This is really confusing me. Sorry to be so thick about this. And I haven't masses of time to post today, so if I sound abrupt ever, that's the reason. Jimjams, davros and eidsvold, thanks so much for being so honest and Jimjams I'd really like to meet you one day, too
I can see how frustrating it must seem to you all for parents of NT children to moan to you about their problems, like talking too much. Very tactless, I can see that. Do you think you get to suffer these conversations because the NT parents you meet want to show you that not all is sweetness and light for them? I mean as an NT parent I can see myself getting embarassed to wax lyrical about my son's achievements, such as they are. I get embarassed about this with NT parents, so why not with SEN parents? I hate getting into that competitive mindset with anyone, so often it's easier to mention the problems I have, not the non-problems.

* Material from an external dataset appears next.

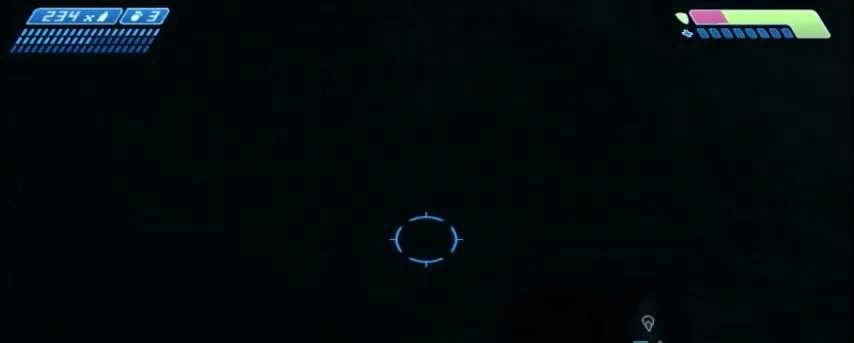
{"keys": ["shift", "w"], "mouse": [], "events": [[67, "space", "down"], [67, "w", "down"], [234, "shift", "down"], [234, "space", "up"]]}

But would you rather your NT parents told you about their children's good days and achievements? Taking talking as an example, would you feel less irritated hearing of so and so's child's memorising of a song rather than their endless backchat? If both make you feel bad, fair enough. But where does that leave things? Perhaps best to not say too much about developmental issues, not pass on news about children, not anaylse things too openly, and just live for the moment? is that the best way forward?
I can't pretend to be where you all are. My sons are 'normal' though definitely not as 'normal' as some children. As you may know, jimjams, there's a question mark hanging over my youngest son (prompted by his nursery) and my oldest son's behavior at school has always been an issue. I have had hurtful comments and assumptions made about my sons. But I know this is different. They are still to the best of my knowledge broadly within the norm.
As you all say, as your children get older and your non SEN children make friends from with NT only familes, mixing with these families will become an increasingly unavoidable for you, I'd imagine. Will you cross that bridge when you come to it?